我现在从头开始实施BB-RBM,这样我就可以完全理解它。我正在做所有的工作,但是我正在努力从“分裂发散”(CD)转变为“持久分裂发散”(PCD)。
我了解到,当您在PCD中进行Gibbs采样时,会使用链中的上一个术语。我感到困惑的是如何在培训循环中具体实施它。现在,我在C ++中拥有的是:
// train for number of epochs
for (int epoch = 1; epoch <= nEpochs; epoch++) {
// randomize the rows
vector<int> rowNumbers;
for (int rowNumber = 0; rowNumber < trainData->nRows; rowNumber++)
rowNumbers.push_back(rowNumber);
for (int i = 0; i < trainData->nRows; i++) {
int index = rand() % rowNumbers.size();
randomRows[i] = rowNumbers.at(index);
rowNumbers.erase(rowNumbers.begin() + index);
}
int randRowIndex = 0;
// loop through all batches
cout << "batch loop ";
for (int batchLoop = 1; batchLoop <= nBatchLoops; batchLoop++) {
cout << batchLoop << " ";
// Gibbs sample for a random batch of training vectors
for (int batchNumber = 1; batchNumber <= batchSize; batchNumber++) {
// get a random row from the training data matrix (corresponding to a random training vector
int row = randomRows[randRowIndex++];
// input data into the visible layer
for (int i = 0; i < nVis; i++)
vis[i] = trainData->data[row * trainData->nCols + i];
// do one Monte Carlo sampling of hidden layer
for (int j = 0; j < nHid; j++) {
// sum a response from bias plus weighted inputs
double sum = hidBias[j];
for (int i = 0; i < nVis; i++)
sum += weights[j * nVis + i] * vis[i];
// input sum into the sigmoid function, to get the probability of turning this hidden node on
double prob = 1.0 / (1.0 + exp(-1.0 * sum));
// get a uniformly random number between [0,1]
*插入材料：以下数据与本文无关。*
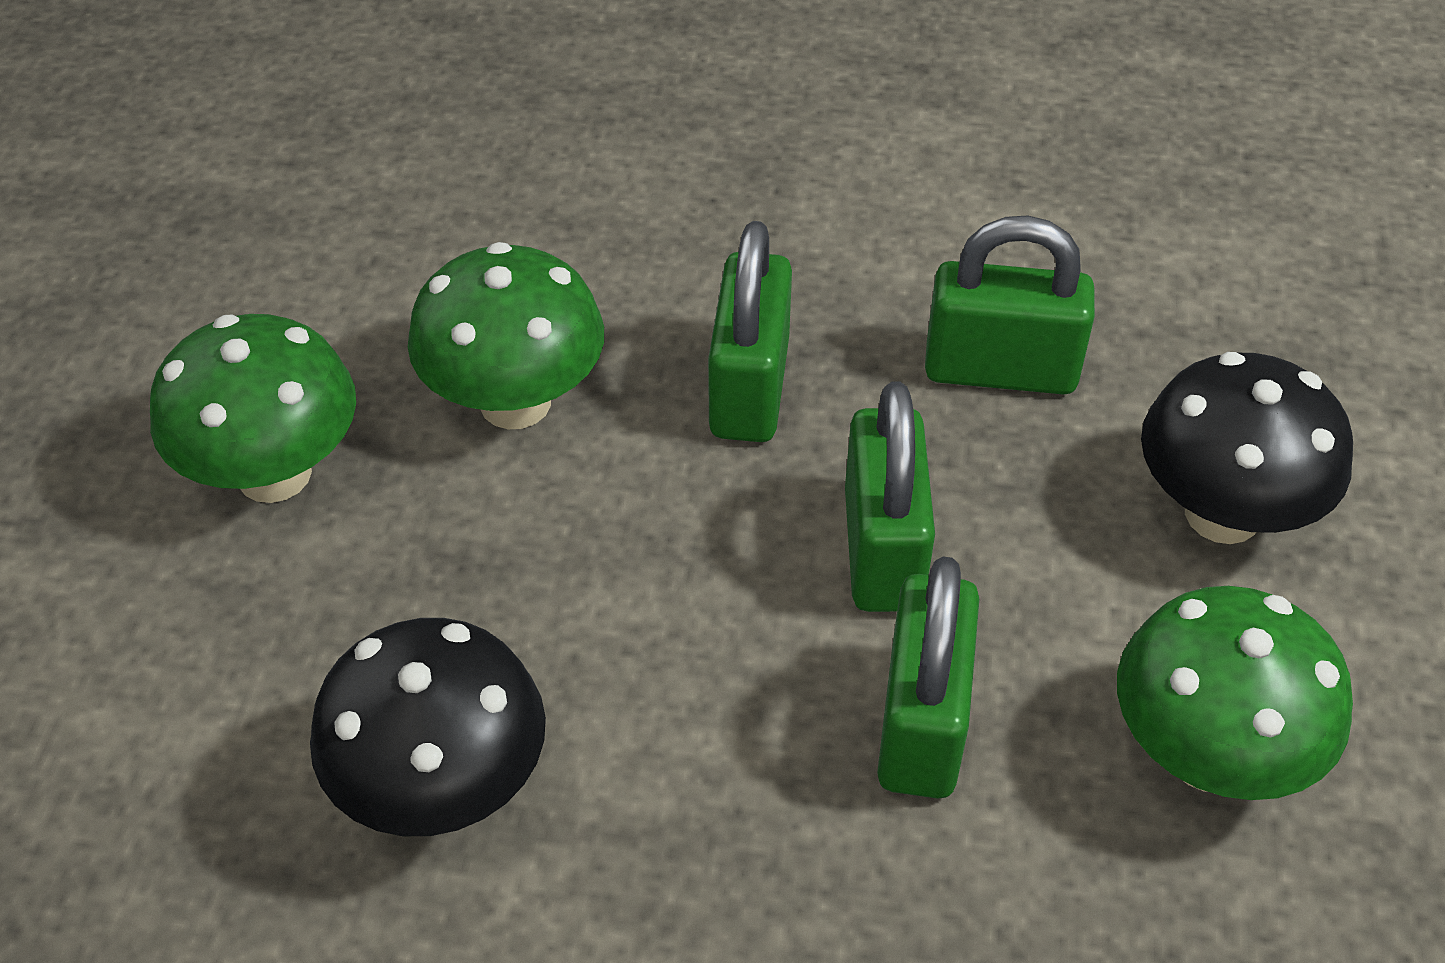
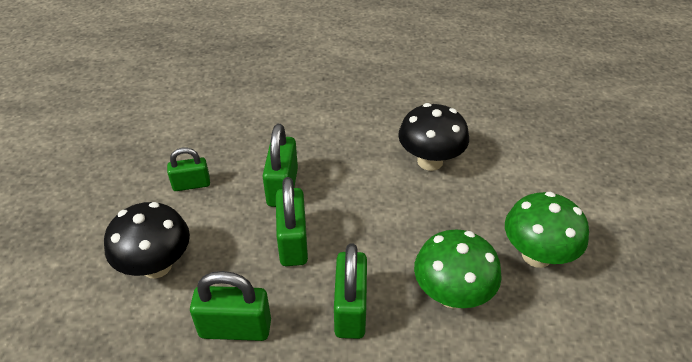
camera: 175 degrees right, 5 degrees down
(1207, 755) = (191, 184): green mushroom -> green padlock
double ran = ((double)rand() / (RAND_MAX));
// turn this node on or off, based on random number and probability
if (prob >= ran)
hid[j] = 1.0;
else
hid[j] = 0.0;
// save probability of turning this hidden node on
hid0Probs[j] = prob;
}
// now reconstruct visible layer and sample another stochastic hidden layer state for a given number of Gibbs sampling iterations
for (int gibbs = 1; gibbs <= nGibbs; gibbs++) {
// if using PCD, then input the pevious chain state here
if(PCD && gibbs == 1) {
for (int i = 0; i < nVis; i++)
vis[i] = chains[row * trainData->nCols + i];
}
// otherwise if we are using CD, do one Monte Carlo to reconstruct visible layer
else {
for (int i = 0; i < nVis; i++) {
// sum a response from bias plus weighted inputs
double sum = visBias[i];
for (int j = 0; j < nHid; j++)
sum += weights[j * nVis + i] * hid[j];
// input sum into the sigmoid function, to get the probability of turning this visible node on
double prob = 1.0 / (1.0 + exp(-1.0 * sum));
// get a uniformly random number between [0,1]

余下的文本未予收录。